自然配慮の景観条例制定を たつごうみらい会議、町に提言

竹田町長(右から2人目)へ提言書を提出した「たつごうみらい会議」メンバー=28日、龍郷町役場

官民連携で住みよいまちづくりを目指す龍郷町のシンクタンク「たつごうみらい会議」(座長・田中基次リーフエッジ代表取締役、委員18人)は28日、観光、人材育成、移住促進などに関する提言書を竹田泰典町長へ提出した。自然環境に配慮した景観条例の制定や雇用創造促進事業の展開、空き家再生プロジェクトの実施などを盛り込んだ。竹田町長は「一つでも多く応えられるよう協議していく」と語った。

 

会議はさまざまな年代の住民や事業者の目線を町政に反映させ、雇用や住居の確保、子育て支援などの持続可能な町づくりを促すための組織。

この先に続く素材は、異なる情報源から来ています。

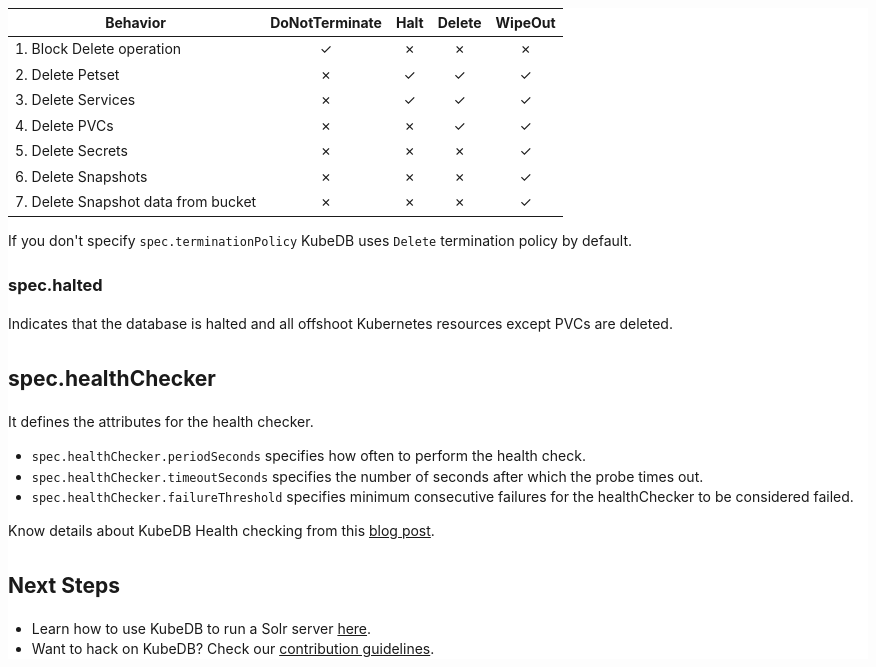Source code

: | Behavior                           | DoNotTerminate | Halt     |  Delete  | WipeOut  |
|------------------------------------| :------------: |:--------:| :------: | :------: |
| 1. Block Delete operation          |    &#10003;    | &#10007; | &#10007; | &#10007; |
| 2. Delete Petset                   |    &#10007;    | &#10003; | &#10003; | &#10003; |
| 3. Delete Services                 |    &#10007;    | &#10003; | &#10003; | &#10003; |
| 4. Delete PVCs                     |    &#10007;    | &#10007; | &#10003; | &#10003; |
| 5. Delete Secrets                  |    &#10007;    | &#10007; | &#10007; | &#10003; |
| 6. Delete Snapshots                |    &#10007;    | &#10007; | &#10007; | &#10003; |
| 7. Delete Snapshot data from bucket |    &#10007;    | &#10007; | &#10007; | &#10003; |
If you don't specify `spec.terminationPolicy` KubeDB uses `Delete` termination policy by default.

### spec.halted
Indicates that the database is halted and all offshoot Kubernetes resources except PVCs are deleted.

## spec.healthChecker
It defines the attributes for the health checker.
- `spec.healthChecker.periodSeconds` specifies how often to perform the health check.
- `spec.healthChecker.timeoutSeconds` specifies the number of seconds after which the probe times out.
- `spec.healthChecker.failureThreshold` specifies minimum consecutive failures for the healthChecker to be considered failed.

Know details about KubeDB Health checking from this [blog post](https://appscode.com/blog/post/kubedb-health-checker/).

## Next Steps

- Learn how to use KubeDB to run a Solr server [here](/docs/v2024.6.4/guides/solr/README).
- Want to hack on KubeDB? Check our [contribution guidelines](/docs/v2024.6.4/CONTRIBUTING).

2018年に発足し、地域振興公社の設立や子育て応援制度の創設、空き家バンクの活用など3年間で31件の提言を行ってきた。

 

今年度は、「移住促進・福祉・子育て」「人材育成・産業振興」「企画・観光」の3分科会で提言内容を協議。委員からは計44件の提案があり、このうち提言書に▽青少年人材育成事業の充実・発展▽町ぐるみによるSDGs教育の実施▽大島紬に特化したマップ制作▽空き家と残置物を利活用する空き家再生プロジェクトの実施│など9項目を盛り込んだ。

 

提言書を手渡した田中座長は「提言を実行していただくと、みらい会議としてもやりがいがある。速やかに提言が実現されることを期待する」と述べた。

 

竹田町長は「すぐに取り掛かれる提言と将来に実施するものを考慮して、できる限り政策に入れ込んでいければ」とも語った。

 

みらい会議事務局の町企画観光課によると、提言書に反映されなかった35件についても関係各課へ情報提供し、政策への反映を協議するという。